The Japanese government cut its assessment of the economy for the first time in six months after the earthquake and tsunami that followed killed more than 12,000 and led to the worst nuclear crisis since Chernobyl.
“Although the Japanese economy was picking up, it has shown weakness” since the temblor, the Cabinet Office said in a report today. A power shortage that resulted from a crippled nuclear facility, delays in resolving supply-chain disruptions and costlier oil threaten to depress growth further, it said.
Oil Rebounds
Losses in rubber futures were limited as oil gained for the first time in three days, raising the appeal of the commodity as an alternative to synthetic products made from petroleum.
Crude oil for May delivery rose 0.6 percent to $106.92 per barrel in electronic trading on theNew York Mercantile Exchange at 3:52 p.m.
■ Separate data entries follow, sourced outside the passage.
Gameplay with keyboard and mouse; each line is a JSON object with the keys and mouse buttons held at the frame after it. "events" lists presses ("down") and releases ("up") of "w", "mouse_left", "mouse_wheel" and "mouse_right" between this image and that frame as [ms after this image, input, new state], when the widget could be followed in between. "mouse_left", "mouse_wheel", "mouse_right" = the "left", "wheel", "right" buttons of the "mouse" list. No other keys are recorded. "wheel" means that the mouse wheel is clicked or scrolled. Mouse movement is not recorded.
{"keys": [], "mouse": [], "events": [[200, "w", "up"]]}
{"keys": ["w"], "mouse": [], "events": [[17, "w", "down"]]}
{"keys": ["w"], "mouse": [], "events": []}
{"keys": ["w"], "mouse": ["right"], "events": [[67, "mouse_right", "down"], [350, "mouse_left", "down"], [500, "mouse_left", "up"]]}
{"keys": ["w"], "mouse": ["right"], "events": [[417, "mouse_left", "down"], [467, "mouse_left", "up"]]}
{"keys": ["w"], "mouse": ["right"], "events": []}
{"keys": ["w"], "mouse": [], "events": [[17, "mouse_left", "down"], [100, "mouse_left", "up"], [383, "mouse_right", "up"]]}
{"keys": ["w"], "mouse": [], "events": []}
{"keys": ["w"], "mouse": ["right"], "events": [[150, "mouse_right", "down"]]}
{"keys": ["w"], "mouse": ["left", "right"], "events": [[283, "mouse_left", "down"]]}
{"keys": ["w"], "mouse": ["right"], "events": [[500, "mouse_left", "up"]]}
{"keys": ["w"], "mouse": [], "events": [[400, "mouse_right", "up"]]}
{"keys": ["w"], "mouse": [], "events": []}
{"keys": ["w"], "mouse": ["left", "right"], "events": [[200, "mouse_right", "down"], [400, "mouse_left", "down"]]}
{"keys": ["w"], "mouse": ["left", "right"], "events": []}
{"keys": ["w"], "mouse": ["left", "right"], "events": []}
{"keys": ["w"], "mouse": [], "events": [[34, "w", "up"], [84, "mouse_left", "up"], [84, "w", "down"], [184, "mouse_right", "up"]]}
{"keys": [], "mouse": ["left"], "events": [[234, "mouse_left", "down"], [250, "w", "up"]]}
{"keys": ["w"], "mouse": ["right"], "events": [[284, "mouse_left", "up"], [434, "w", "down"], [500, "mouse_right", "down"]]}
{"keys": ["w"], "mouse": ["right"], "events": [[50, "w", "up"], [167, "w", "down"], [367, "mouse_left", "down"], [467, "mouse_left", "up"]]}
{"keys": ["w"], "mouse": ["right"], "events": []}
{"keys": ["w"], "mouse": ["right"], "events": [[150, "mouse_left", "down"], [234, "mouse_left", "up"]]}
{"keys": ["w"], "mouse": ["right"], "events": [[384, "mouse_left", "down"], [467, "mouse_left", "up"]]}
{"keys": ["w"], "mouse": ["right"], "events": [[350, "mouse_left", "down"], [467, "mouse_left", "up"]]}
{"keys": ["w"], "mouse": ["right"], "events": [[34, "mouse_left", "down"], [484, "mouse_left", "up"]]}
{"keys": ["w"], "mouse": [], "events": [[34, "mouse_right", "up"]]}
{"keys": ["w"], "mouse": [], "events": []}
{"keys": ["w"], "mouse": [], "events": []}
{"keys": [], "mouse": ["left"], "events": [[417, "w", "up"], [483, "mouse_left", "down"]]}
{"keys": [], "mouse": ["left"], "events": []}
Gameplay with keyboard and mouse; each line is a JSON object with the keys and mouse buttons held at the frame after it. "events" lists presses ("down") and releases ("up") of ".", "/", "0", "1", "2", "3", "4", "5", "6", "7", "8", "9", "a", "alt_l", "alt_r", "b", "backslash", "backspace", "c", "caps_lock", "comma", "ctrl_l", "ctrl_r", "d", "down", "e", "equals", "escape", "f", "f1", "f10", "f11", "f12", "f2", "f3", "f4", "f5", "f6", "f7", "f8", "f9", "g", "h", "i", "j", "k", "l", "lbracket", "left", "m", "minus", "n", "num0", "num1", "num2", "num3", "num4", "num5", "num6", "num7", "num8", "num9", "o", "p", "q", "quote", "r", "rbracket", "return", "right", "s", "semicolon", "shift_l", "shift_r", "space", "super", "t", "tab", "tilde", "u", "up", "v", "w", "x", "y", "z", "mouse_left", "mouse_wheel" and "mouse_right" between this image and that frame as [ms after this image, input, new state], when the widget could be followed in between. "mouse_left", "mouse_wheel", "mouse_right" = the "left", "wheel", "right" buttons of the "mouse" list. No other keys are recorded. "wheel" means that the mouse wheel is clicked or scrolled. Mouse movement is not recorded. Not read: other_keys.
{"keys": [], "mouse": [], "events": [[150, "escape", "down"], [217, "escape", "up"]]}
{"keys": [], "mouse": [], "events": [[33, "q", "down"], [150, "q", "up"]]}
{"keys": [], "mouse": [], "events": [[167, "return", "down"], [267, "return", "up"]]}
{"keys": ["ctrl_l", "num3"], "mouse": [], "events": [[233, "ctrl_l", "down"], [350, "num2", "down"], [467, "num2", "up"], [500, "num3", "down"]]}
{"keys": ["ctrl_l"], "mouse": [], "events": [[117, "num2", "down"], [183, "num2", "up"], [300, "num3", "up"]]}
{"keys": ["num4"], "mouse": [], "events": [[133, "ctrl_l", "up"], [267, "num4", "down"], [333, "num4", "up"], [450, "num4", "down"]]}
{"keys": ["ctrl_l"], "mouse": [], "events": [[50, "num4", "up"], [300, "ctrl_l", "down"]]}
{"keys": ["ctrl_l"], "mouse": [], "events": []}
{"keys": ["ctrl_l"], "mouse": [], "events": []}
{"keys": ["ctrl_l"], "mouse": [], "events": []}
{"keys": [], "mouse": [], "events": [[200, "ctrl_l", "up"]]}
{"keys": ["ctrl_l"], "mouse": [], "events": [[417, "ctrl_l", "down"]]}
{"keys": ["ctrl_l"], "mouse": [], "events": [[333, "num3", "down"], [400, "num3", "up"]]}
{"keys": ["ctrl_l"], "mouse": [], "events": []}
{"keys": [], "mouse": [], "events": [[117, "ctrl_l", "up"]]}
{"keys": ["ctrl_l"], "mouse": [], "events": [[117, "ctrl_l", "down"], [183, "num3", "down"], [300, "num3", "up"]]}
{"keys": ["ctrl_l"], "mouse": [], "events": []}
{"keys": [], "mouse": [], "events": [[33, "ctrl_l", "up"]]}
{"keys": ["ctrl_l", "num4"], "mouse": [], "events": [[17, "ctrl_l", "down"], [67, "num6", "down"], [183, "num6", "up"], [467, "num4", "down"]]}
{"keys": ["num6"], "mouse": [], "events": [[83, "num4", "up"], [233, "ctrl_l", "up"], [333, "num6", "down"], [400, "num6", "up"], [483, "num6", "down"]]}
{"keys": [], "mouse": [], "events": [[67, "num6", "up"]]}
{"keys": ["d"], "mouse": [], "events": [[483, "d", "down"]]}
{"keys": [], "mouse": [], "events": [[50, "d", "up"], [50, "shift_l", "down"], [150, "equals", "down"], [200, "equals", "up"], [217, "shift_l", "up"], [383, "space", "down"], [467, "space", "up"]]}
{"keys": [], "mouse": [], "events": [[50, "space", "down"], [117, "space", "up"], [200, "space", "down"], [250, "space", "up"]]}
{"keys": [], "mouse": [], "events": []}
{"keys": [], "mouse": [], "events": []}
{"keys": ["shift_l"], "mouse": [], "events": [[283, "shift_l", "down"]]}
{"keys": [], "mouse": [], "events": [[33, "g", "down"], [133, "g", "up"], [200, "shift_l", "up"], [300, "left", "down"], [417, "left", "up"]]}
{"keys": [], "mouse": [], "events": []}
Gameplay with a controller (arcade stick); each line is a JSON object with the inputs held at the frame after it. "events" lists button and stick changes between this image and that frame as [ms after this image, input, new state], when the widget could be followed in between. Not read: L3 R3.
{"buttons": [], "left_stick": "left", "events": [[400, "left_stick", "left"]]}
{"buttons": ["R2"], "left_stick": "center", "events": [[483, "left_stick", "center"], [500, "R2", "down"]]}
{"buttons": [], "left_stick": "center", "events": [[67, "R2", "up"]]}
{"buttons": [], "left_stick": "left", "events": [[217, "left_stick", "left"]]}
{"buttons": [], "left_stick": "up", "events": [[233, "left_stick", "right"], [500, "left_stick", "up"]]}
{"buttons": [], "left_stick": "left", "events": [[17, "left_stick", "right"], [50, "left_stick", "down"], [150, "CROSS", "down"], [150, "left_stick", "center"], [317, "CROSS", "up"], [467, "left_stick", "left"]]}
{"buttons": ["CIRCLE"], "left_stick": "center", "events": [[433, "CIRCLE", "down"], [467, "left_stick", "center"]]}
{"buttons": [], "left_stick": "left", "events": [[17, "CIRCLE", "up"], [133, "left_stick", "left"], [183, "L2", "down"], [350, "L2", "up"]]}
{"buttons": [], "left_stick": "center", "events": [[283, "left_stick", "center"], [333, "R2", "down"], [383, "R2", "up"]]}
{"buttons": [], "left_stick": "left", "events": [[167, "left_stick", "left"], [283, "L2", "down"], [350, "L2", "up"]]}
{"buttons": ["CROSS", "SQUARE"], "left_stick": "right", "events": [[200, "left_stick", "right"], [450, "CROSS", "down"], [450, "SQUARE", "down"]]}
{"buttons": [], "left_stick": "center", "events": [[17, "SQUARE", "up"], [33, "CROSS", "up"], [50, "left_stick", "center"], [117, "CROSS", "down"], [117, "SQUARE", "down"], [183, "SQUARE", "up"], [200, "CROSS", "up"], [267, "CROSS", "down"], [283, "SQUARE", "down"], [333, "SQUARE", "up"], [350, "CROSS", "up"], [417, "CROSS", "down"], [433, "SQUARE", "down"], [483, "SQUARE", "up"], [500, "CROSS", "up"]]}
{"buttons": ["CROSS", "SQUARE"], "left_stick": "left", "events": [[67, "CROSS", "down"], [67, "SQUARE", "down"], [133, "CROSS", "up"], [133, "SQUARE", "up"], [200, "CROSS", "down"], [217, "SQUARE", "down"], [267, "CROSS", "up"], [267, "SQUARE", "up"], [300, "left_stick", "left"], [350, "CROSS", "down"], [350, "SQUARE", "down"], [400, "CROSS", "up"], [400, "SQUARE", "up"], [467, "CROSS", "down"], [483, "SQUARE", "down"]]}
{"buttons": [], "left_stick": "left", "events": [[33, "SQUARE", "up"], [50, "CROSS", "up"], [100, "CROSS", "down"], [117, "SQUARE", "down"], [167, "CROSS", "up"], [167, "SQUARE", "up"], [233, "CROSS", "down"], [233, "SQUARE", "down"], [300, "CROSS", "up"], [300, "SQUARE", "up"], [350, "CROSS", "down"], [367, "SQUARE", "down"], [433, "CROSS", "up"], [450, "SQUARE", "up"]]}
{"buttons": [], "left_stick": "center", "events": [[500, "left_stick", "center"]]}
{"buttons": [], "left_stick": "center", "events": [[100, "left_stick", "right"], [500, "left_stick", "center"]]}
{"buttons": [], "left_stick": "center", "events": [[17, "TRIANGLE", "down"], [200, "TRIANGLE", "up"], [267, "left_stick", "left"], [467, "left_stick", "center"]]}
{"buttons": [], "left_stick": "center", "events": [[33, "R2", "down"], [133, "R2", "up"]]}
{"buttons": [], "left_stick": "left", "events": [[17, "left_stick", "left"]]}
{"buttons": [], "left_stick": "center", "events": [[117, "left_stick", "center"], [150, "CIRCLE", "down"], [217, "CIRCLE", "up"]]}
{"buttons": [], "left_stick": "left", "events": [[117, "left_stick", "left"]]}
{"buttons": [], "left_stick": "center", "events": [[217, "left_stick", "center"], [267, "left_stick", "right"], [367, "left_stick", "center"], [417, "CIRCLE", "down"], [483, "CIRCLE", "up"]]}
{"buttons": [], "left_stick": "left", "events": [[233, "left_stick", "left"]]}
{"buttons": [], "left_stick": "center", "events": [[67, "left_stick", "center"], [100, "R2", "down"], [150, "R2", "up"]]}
Tokyo time amid speculation that U.S. gasoline stockpiles are shrinking.
Oil tumbled 5.9 percent on April 11 and 12, the biggest two-day retreat since May 14 and May 17 in 2010. The IEA reported signs of an oil-demand “slowdown” in its monthly Oil Market Report.
The physical price of Thai rubber was unchanged at 184.8 baht ($6.15) a kilogram yesterday, according to the Rubber Research Institute of Thailand. The price was supported as supply fell after recent floods in southern Thailand, it said. The Thai market was closed for national holiday today.
The floods in 10 southern provinces have killed 61 people, according to the Department of Disaster Prevention & Mitigation. About 50,000 rai (19,641 acres) of rubber plantations in the nation, the largest producer and exporter, have been damaged.
Rubber for September delivery in Shanghai gained 0.3 percent to 36,555 yuan ($5,595) a ton.